TASK ITEM: From the line containing "moved: plush toy [177 340] to [205 334]" down to the line containing "replaced: world globe", copy out the entries below exactly, both lines included, and nothing else; pictures do not belong in the copy.

PROVIDED RECORDS:
Start of Block

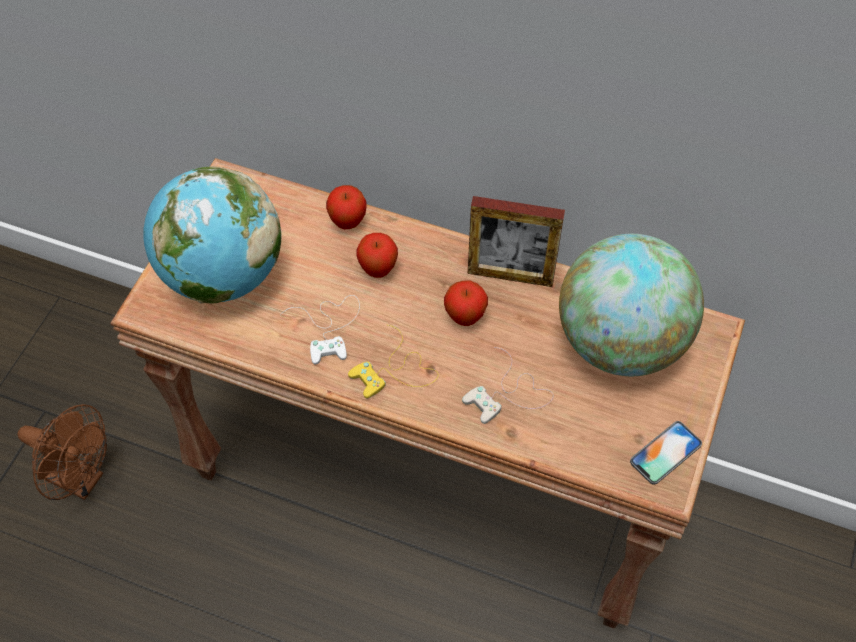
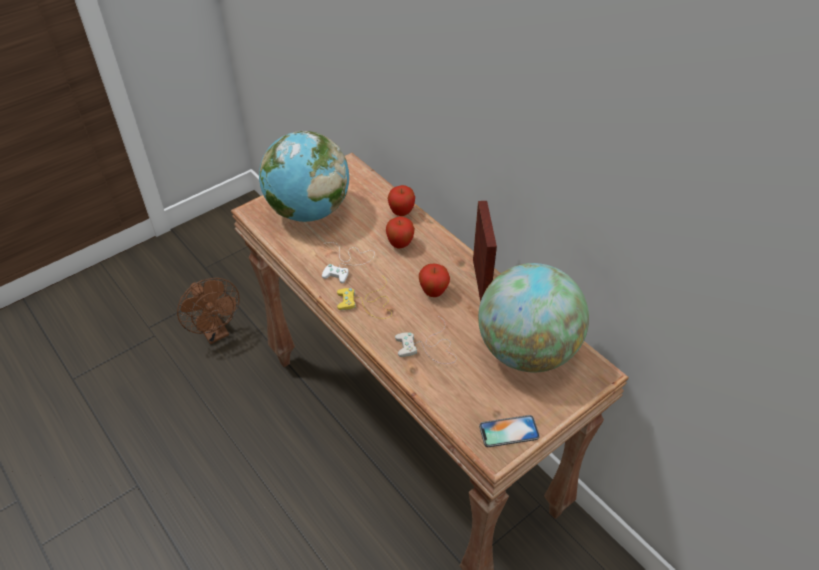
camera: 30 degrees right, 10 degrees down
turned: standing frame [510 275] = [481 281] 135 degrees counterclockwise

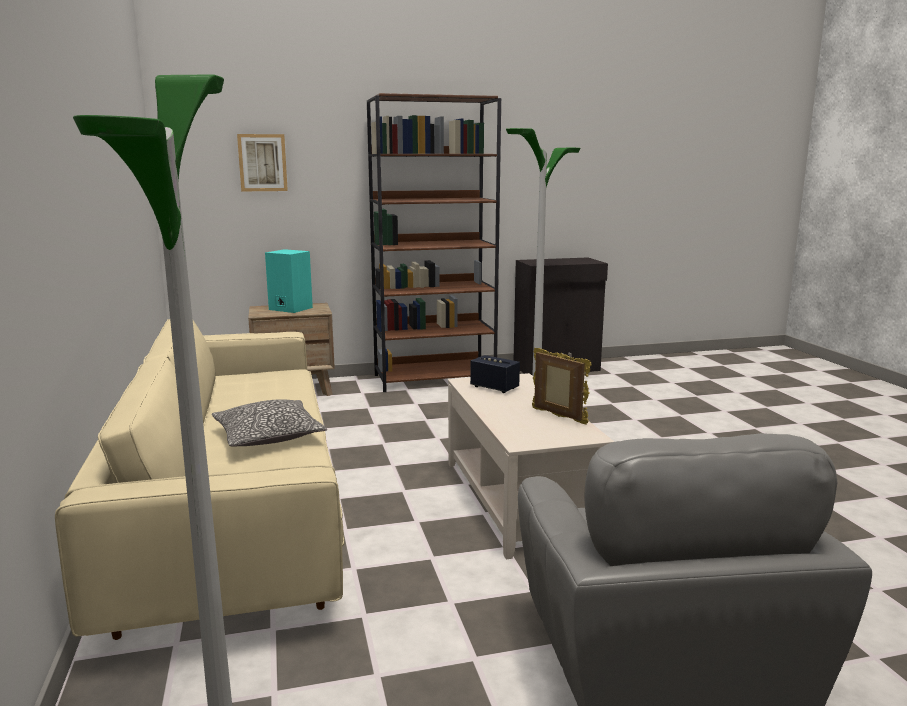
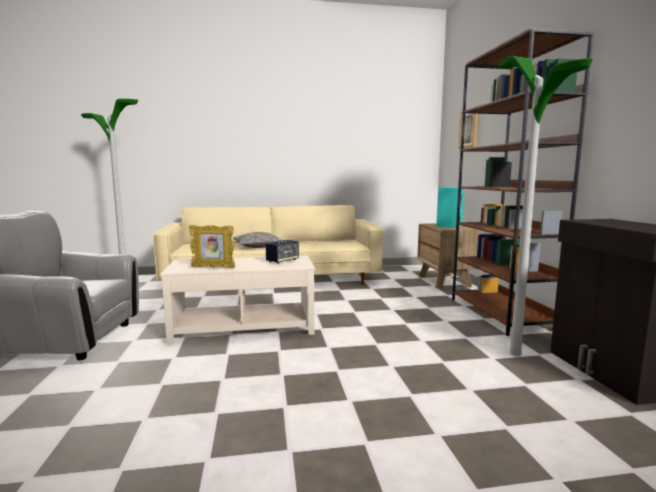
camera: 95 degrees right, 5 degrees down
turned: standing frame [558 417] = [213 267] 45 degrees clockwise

End of Block
Start of Block

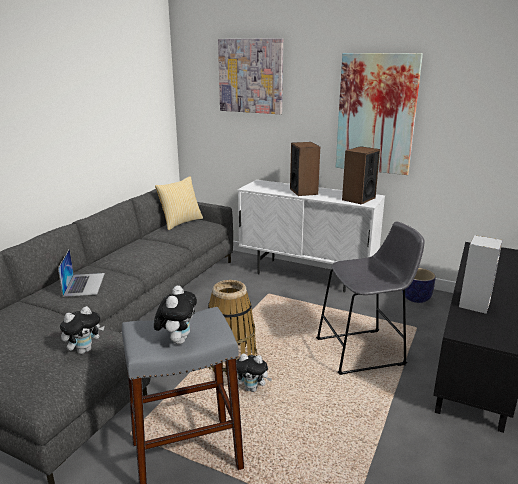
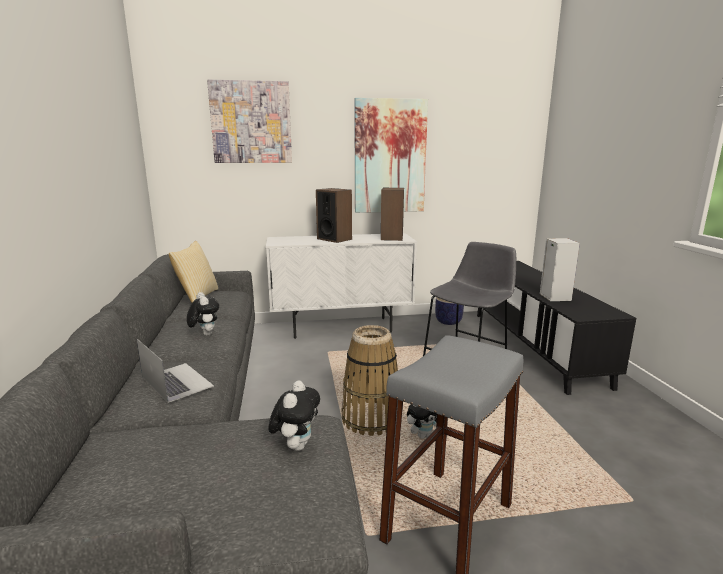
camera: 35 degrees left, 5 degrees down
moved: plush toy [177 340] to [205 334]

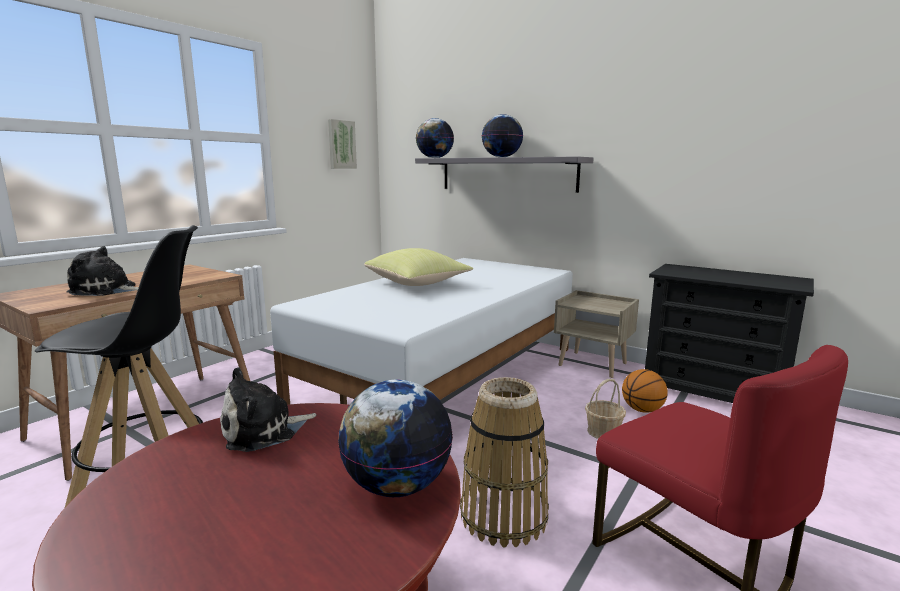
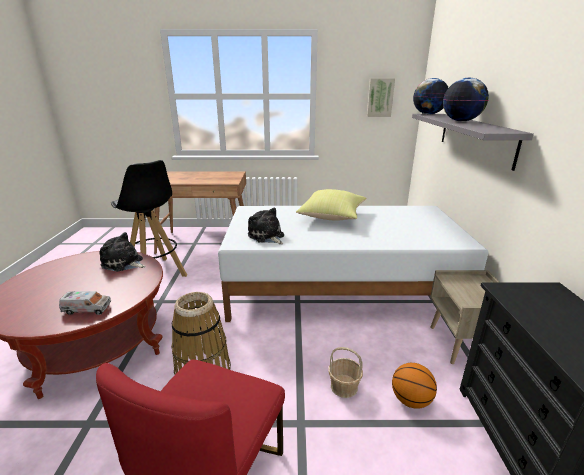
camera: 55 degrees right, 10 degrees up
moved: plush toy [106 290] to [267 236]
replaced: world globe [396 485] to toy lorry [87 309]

End of Block

ANSWER SECTION:
moved: plush toy [177 340] to [205 334]

camera: 55 degrees right, 10 degrees up
moved: plush toy [106 290] to [267 236]
replaced: world globe [396 485] to toy lorry [87 309]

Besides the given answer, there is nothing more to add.